### Work task:
Resume the forum thread about the KR&O's and QR&O's, writing on from the point where it stops.

### Supplied passage:
George VI died February 6th 1952
The coronation took place June 2nd 1953

When they finally got around to re-issuing the KR&O's as the QR&O's I don't know off hand. Safe to guess there was a delay however.


----------



## XHighlander (31 Jan 2005)

thank you for the information;

i just received my grandfather's service records from the archives and he was fined twice under this section in 1953 & 1954 when he was with the strathcona's


----------



## pbi (31 Jan 2005)

bob the piper said:
			
		

> Wouldn't they have been the QR&O's in 1954? As far as I remember, she was crowned in 1952. No?



_Doh!_ Right you are. I stand corrected! But, the part aboutr content stands.

Cheers


----------



## Fishbone Jones (31 Jan 2005)

### Records provided:
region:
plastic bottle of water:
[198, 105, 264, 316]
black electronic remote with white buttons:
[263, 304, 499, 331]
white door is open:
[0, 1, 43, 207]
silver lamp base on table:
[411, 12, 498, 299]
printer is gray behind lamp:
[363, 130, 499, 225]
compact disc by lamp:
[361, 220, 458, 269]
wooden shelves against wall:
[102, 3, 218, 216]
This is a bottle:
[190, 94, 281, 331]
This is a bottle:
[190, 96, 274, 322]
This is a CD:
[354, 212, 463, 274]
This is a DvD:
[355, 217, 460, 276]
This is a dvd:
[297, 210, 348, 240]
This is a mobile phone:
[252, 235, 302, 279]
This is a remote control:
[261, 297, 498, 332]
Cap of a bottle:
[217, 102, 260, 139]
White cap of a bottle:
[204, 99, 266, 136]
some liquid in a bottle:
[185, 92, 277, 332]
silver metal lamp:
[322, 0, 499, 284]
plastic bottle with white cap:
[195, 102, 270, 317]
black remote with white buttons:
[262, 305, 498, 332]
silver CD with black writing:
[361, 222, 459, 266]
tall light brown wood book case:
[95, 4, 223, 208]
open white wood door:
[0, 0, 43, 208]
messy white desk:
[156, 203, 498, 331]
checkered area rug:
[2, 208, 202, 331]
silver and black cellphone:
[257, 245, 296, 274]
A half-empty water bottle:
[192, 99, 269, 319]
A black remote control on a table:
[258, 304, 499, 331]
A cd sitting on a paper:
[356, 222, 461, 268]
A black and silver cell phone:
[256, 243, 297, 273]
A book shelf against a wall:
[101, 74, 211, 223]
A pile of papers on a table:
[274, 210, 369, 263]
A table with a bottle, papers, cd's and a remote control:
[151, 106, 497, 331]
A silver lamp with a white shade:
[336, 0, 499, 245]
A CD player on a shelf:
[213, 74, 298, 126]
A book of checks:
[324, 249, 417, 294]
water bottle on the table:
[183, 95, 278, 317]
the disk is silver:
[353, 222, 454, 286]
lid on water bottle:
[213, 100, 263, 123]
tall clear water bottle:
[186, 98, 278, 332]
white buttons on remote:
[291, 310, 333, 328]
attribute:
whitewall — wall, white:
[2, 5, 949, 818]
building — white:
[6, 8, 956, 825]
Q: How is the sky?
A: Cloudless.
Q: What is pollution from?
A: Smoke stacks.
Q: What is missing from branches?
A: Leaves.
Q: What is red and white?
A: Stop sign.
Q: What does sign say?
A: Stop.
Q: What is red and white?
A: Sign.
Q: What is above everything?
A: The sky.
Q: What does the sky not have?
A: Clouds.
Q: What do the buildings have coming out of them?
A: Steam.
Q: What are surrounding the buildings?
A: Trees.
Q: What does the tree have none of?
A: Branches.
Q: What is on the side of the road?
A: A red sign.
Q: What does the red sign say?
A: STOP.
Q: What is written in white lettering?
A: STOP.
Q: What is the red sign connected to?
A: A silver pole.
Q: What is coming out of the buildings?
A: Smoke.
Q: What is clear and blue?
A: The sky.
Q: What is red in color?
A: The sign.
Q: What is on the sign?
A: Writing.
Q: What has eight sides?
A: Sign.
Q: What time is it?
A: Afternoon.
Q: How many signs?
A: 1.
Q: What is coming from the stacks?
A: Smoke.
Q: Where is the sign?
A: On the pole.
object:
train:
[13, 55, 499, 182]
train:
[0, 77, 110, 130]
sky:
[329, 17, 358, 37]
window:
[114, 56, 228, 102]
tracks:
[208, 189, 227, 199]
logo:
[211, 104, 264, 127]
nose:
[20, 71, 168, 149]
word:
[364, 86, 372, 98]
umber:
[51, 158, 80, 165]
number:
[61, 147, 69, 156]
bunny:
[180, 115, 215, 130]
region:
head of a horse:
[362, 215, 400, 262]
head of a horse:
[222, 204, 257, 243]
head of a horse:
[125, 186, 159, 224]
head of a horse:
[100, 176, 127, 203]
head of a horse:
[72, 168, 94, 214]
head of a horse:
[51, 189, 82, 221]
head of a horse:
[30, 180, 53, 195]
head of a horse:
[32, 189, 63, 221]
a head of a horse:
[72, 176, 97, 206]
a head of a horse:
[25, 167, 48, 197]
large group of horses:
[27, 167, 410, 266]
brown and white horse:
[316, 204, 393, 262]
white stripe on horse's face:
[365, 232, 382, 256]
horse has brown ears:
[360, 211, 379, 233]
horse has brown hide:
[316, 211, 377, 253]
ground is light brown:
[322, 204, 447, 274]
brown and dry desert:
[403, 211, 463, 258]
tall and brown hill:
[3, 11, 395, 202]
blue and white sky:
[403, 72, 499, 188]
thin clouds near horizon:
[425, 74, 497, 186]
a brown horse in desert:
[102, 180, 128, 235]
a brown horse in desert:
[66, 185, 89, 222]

---

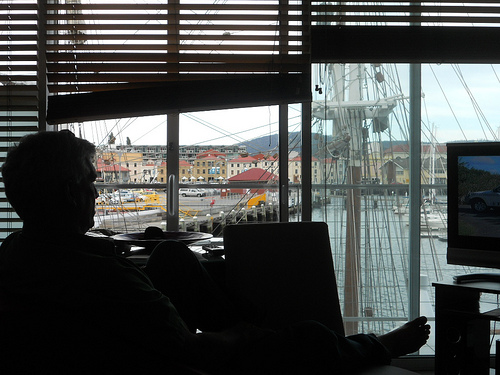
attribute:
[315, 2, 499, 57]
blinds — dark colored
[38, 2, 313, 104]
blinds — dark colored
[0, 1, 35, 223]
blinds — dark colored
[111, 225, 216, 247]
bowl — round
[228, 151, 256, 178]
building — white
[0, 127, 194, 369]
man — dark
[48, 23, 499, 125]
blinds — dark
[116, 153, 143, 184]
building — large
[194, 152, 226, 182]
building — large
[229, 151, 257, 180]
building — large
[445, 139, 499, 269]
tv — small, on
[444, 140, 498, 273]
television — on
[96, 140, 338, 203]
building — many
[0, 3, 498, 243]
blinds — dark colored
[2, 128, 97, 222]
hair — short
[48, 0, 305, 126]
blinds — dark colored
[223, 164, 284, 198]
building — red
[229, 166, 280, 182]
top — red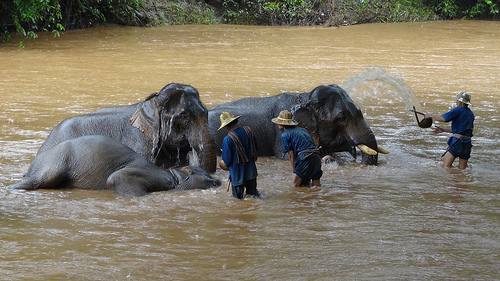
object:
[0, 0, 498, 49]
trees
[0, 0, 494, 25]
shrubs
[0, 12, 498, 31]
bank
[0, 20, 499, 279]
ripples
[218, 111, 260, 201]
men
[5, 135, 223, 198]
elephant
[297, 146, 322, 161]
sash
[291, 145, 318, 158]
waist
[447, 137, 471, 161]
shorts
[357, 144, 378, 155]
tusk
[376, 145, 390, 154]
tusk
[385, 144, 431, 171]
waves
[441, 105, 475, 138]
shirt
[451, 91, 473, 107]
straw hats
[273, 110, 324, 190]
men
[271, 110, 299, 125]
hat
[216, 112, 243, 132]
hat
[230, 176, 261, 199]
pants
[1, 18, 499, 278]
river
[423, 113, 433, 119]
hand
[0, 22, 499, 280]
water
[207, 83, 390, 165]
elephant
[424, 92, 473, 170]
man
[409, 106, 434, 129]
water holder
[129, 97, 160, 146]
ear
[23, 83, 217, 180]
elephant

* * *

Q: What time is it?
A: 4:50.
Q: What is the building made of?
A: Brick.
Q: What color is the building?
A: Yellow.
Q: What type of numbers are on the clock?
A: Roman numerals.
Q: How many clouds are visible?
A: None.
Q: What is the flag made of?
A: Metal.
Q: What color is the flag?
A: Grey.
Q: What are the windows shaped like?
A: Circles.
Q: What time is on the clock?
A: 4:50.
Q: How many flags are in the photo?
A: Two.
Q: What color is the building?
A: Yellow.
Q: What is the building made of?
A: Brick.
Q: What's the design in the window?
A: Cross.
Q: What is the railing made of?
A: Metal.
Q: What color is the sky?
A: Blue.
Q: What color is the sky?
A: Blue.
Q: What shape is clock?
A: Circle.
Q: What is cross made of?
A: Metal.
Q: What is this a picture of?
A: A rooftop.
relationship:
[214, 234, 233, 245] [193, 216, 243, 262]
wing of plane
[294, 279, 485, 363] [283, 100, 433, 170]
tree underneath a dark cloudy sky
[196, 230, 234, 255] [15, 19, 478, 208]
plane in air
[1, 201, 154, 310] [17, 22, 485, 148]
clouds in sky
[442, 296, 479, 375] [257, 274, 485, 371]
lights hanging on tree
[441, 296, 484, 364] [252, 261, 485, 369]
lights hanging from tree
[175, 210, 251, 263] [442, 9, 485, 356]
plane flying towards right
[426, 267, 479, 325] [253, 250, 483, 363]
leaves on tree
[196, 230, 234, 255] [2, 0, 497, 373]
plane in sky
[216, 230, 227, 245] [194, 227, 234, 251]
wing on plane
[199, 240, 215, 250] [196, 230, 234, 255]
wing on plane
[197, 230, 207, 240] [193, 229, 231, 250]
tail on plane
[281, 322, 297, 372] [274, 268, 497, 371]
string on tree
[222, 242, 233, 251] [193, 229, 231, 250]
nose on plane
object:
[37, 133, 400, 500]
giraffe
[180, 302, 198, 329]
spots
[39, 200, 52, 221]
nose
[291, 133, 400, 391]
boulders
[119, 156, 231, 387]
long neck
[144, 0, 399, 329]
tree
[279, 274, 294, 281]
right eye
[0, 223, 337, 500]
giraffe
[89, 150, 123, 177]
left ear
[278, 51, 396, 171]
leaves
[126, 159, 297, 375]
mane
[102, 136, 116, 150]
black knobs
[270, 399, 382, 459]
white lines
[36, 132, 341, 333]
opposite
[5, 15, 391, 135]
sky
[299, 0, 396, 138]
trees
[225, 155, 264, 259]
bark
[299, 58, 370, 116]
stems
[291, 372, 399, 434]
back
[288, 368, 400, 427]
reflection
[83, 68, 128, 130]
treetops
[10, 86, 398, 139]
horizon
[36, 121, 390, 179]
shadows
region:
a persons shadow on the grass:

### Task response:
Can't say to 1954, but I can attest that in '68, a section 118, was "conduct predjudice......


----------



## Love793 (1 Feb 2005)

recceguy said:
			
		

> Can't say to 1954, but I can attest that in '68, a section 118, was "conduct predjudice......



On a similiar note, I can attest that in 2004/5, a section 129 is "conduct/negligience prejudice..." ;D


----------



## George Wallace (1 Feb 2005)

I remember 119 as being the ole "Catch All" and then ten years ago it got a promotion to 129.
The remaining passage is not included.